Bastida v. Menzi & Co.
J.M Menzi, together with his family, owns 99% of the capital stock of Menzi & Co, Inc. together with two others constituting the board of directors. Among various businesses, Menzi & Co, Inc. is also engaged in the fertilizer business, which they sell along with the other products they offer under the company.
In preparation of fertilizers, they secured the services of Francisco Bastida to superintend the operations of mixing the fertilizers with an agreement of giving a a 35% share (from the original 50%) in the sales of fertilizers prepared by him – with the corporation having sole responsibility of accounting for their finances and distribution, including Bastida’s share in the profits.
Bastida was not re-employed upon the expiration of his contract with Menzi & Co. However, Bastida averred that the contract existing between him and the corporation was that of a partnership for having contributed his industry in exchange of 35% in the share of profits.
Thus, he filed a complaint to have Menzi & Co give a proper accounting of his share and that the books should be revealed to him. Furthermore, for being a partner, he further prays to have his share in the goodwill and trademark of the partnership.
Was a partnership formed between Bastida and Menzi & Co?
No. The Court held that no partnership was formed and that Bastida was merely an employee of Menzi & Co. The Court maintained that although Bastida had a share of 35% in the net profits of the fertilizer business in compensation for his services of supervising the mixture of the fertilizers, neither the provisions of the contract nor the conduct of the parties justified the finding that it was a contract of partnership.

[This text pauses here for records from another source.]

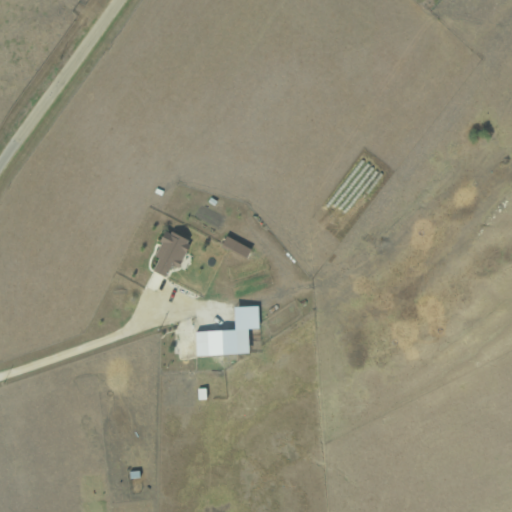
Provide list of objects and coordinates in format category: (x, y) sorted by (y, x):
road: (61, 85)
building: (170, 252)
building: (222, 342)
road: (87, 357)
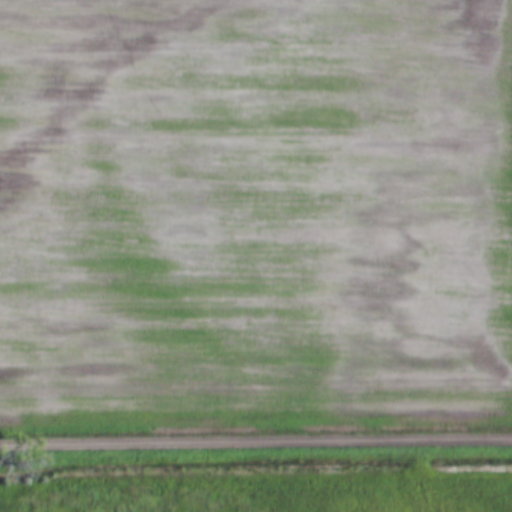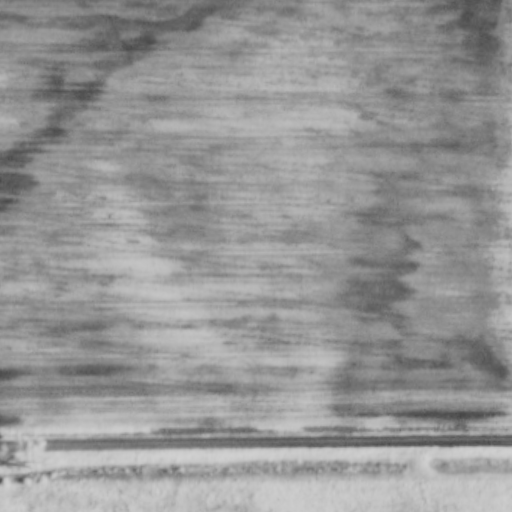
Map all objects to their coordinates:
road: (255, 444)
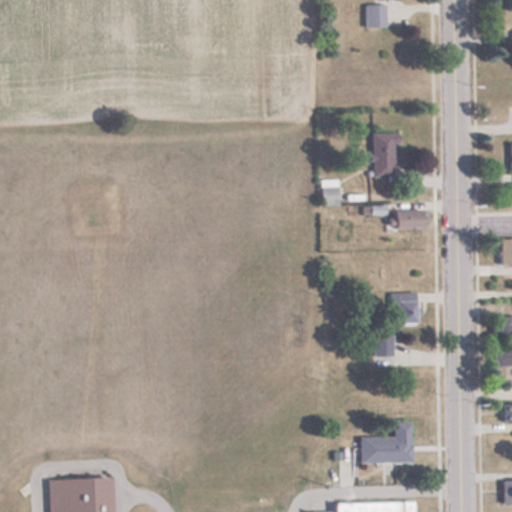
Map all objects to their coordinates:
building: (372, 15)
building: (380, 152)
building: (508, 157)
building: (326, 192)
building: (402, 218)
road: (484, 223)
building: (504, 250)
road: (456, 255)
building: (399, 306)
building: (500, 323)
building: (380, 344)
building: (501, 358)
building: (506, 411)
building: (384, 445)
building: (505, 490)
building: (76, 494)
building: (367, 506)
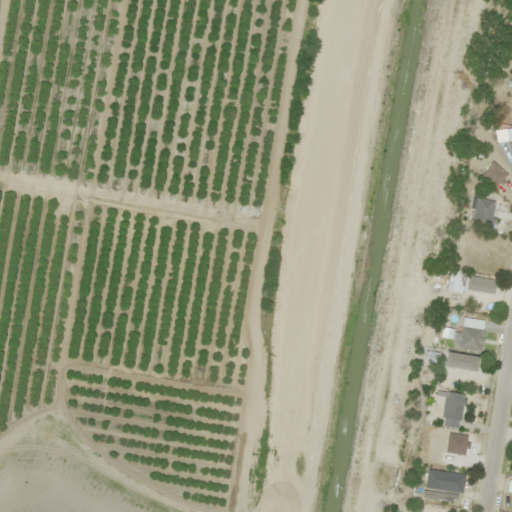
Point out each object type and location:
building: (502, 169)
building: (481, 285)
building: (471, 338)
building: (458, 373)
building: (453, 406)
road: (497, 421)
building: (510, 488)
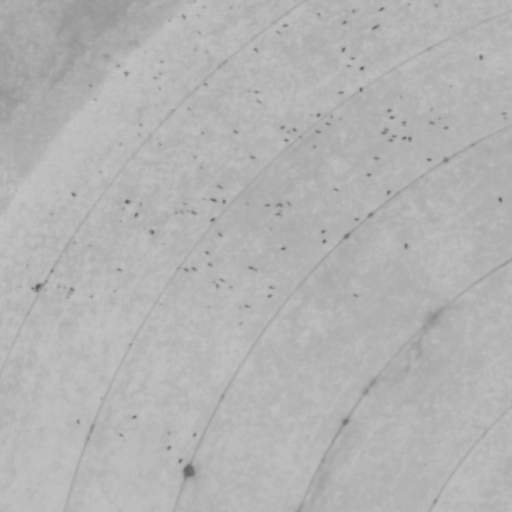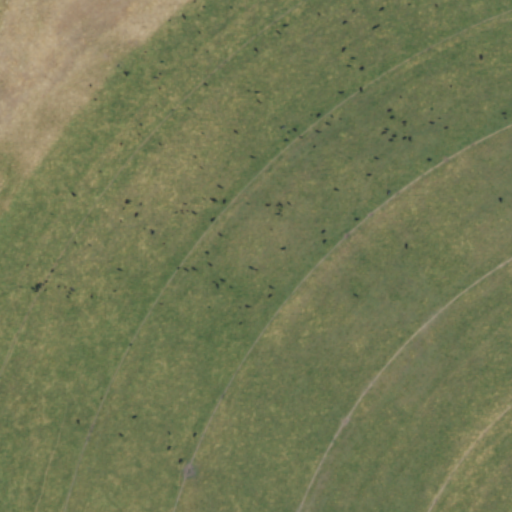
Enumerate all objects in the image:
crop: (266, 265)
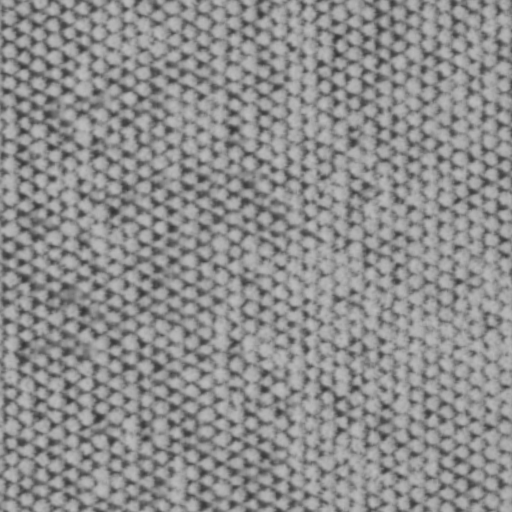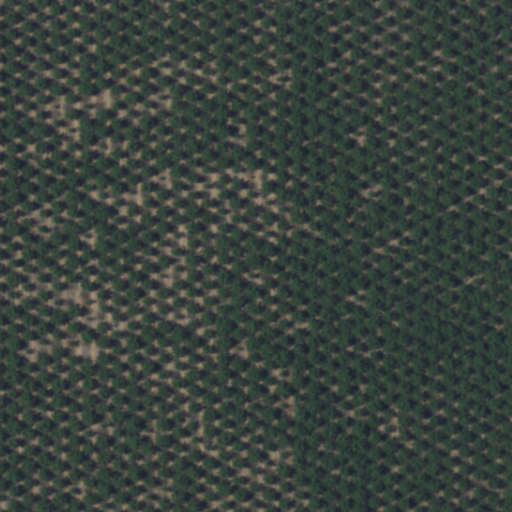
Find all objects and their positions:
crop: (255, 256)
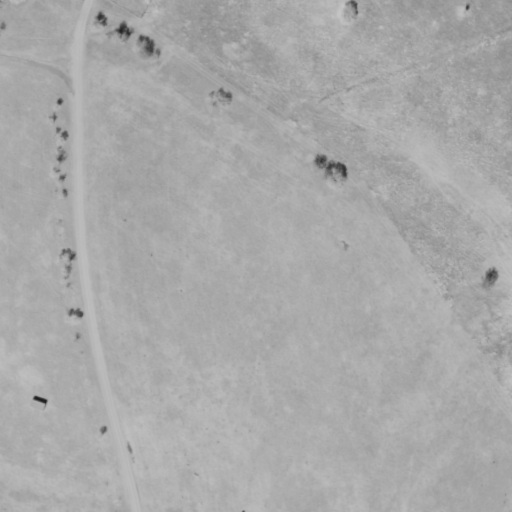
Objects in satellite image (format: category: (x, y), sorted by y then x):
road: (45, 46)
road: (82, 259)
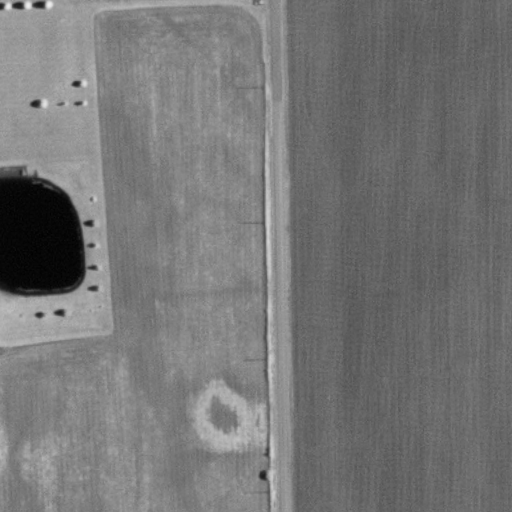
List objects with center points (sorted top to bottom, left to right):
road: (281, 256)
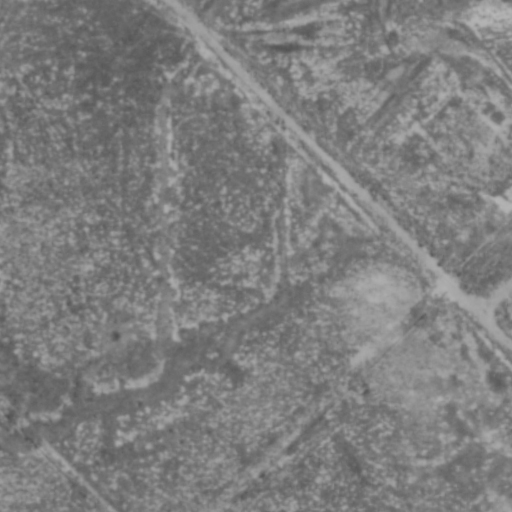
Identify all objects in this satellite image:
road: (331, 177)
road: (501, 328)
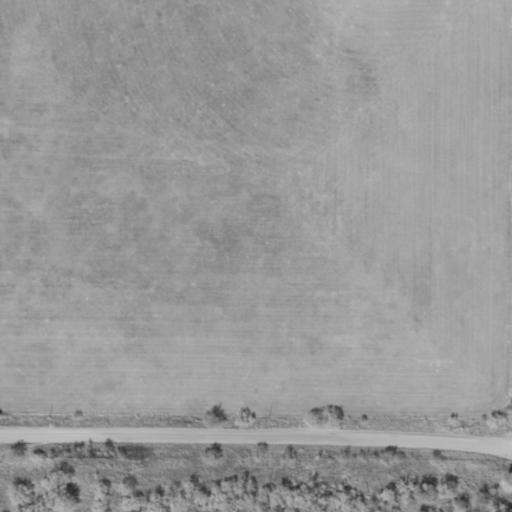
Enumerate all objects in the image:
road: (256, 436)
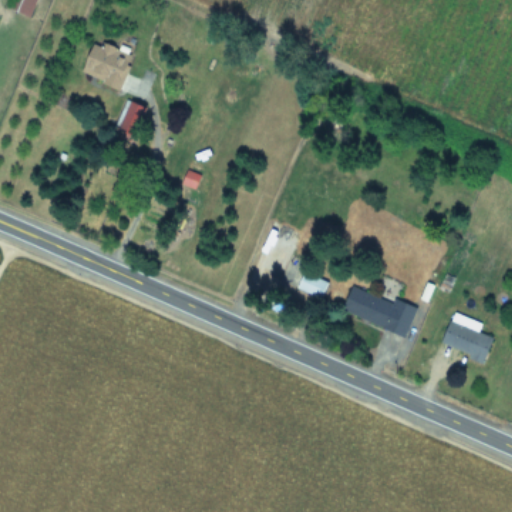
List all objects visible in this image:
building: (21, 6)
building: (21, 6)
crop: (393, 50)
building: (107, 65)
building: (107, 65)
building: (130, 121)
building: (130, 121)
road: (149, 174)
building: (312, 286)
building: (313, 286)
building: (378, 311)
building: (379, 312)
road: (255, 336)
building: (467, 341)
building: (468, 342)
crop: (189, 429)
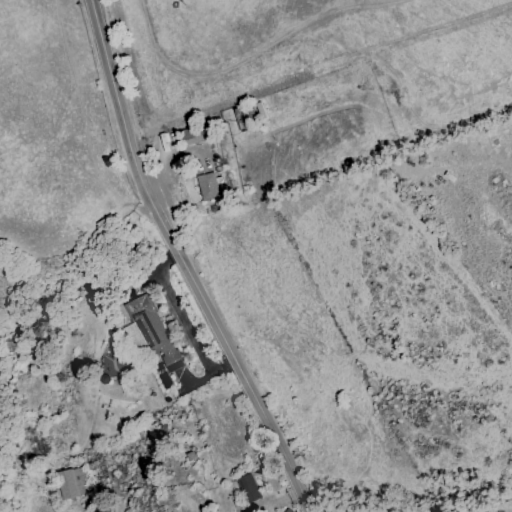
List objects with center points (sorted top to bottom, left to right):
building: (191, 135)
building: (206, 186)
road: (181, 263)
building: (149, 330)
building: (113, 363)
building: (71, 482)
building: (248, 488)
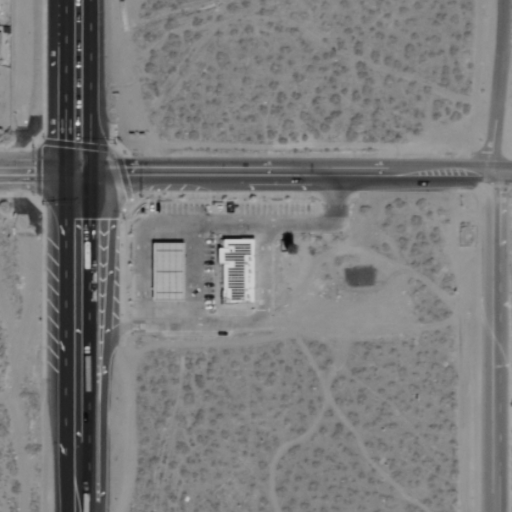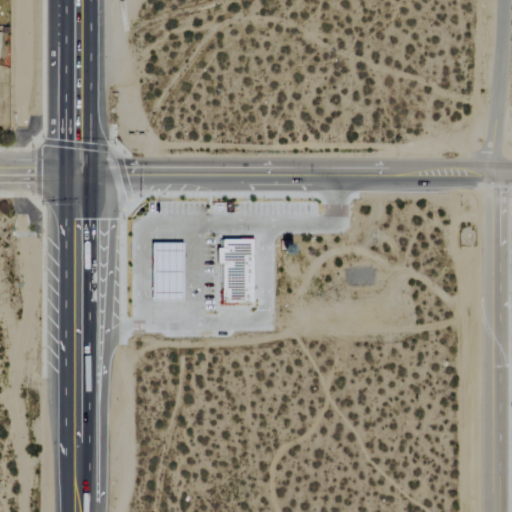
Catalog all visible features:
road: (65, 84)
road: (87, 84)
road: (495, 86)
road: (33, 168)
traffic signals: (66, 168)
traffic signals: (87, 168)
road: (289, 170)
road: (150, 225)
road: (87, 233)
building: (231, 267)
road: (260, 271)
building: (163, 272)
road: (190, 274)
road: (87, 327)
road: (65, 330)
road: (112, 337)
road: (491, 342)
road: (87, 397)
road: (86, 465)
road: (86, 497)
road: (65, 502)
road: (85, 507)
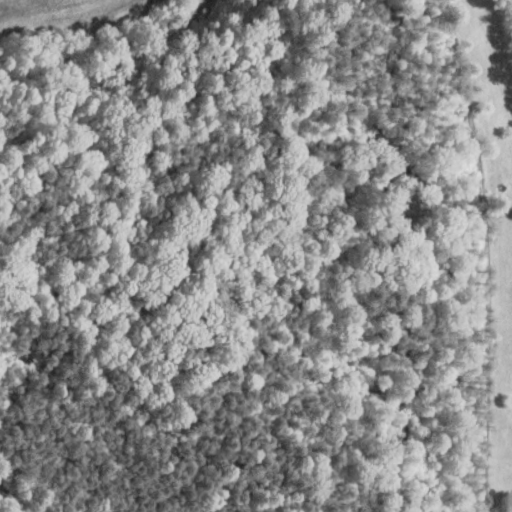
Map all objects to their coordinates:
road: (488, 252)
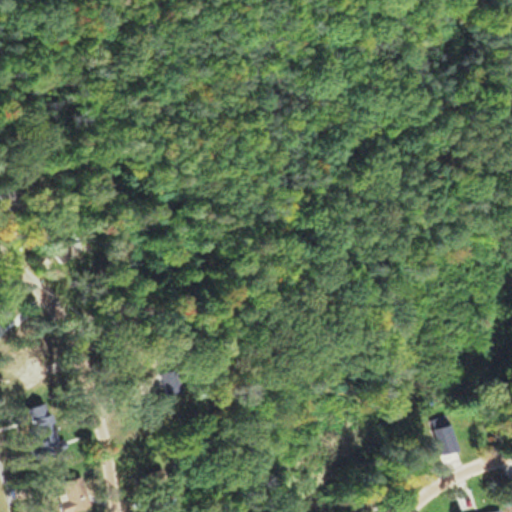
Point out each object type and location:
building: (34, 432)
building: (440, 433)
road: (224, 442)
building: (66, 494)
building: (489, 510)
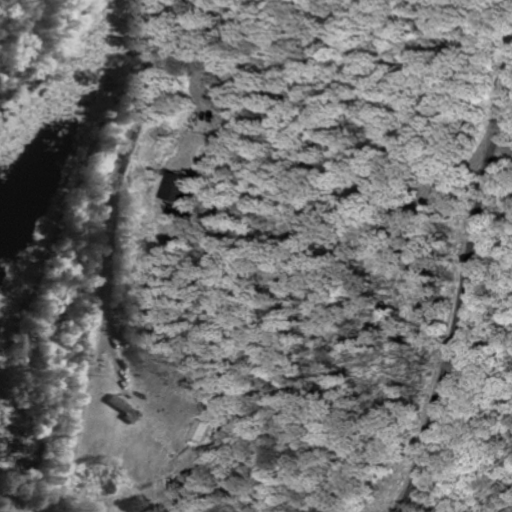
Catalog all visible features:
building: (176, 189)
road: (168, 508)
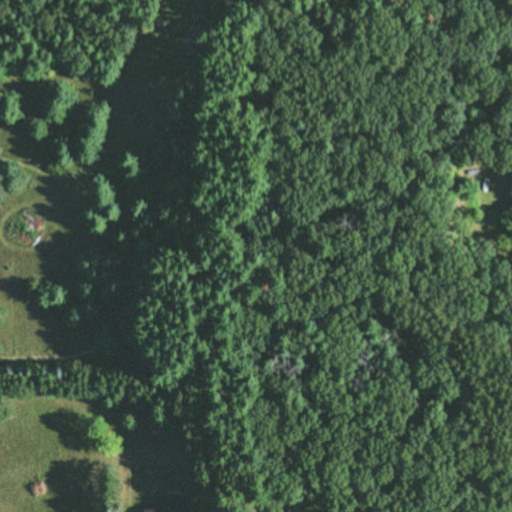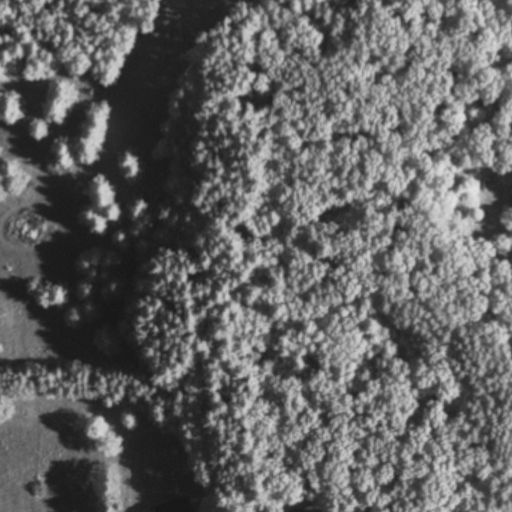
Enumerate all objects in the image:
building: (168, 506)
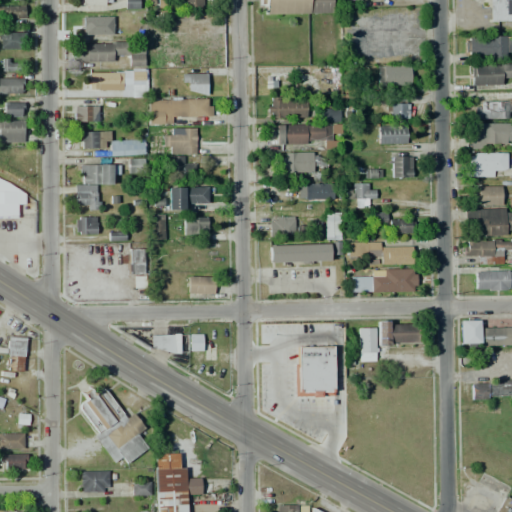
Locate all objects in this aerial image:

Bastida never made any objection as to the defendant’s manner of keeping the accounts or to the charges. On the contrary, he approved and signed every year the balance sheet and the profit and loss statement. It was only when plaintiff’s contract was about to expire and his contract was not to be renewed that he made objections. To this, the court applied Art. 116 of the Code of Commerce – which required a common fund to form a partnership. In the case at bar, there was no common fund belonging to the parties as joint owners or partners.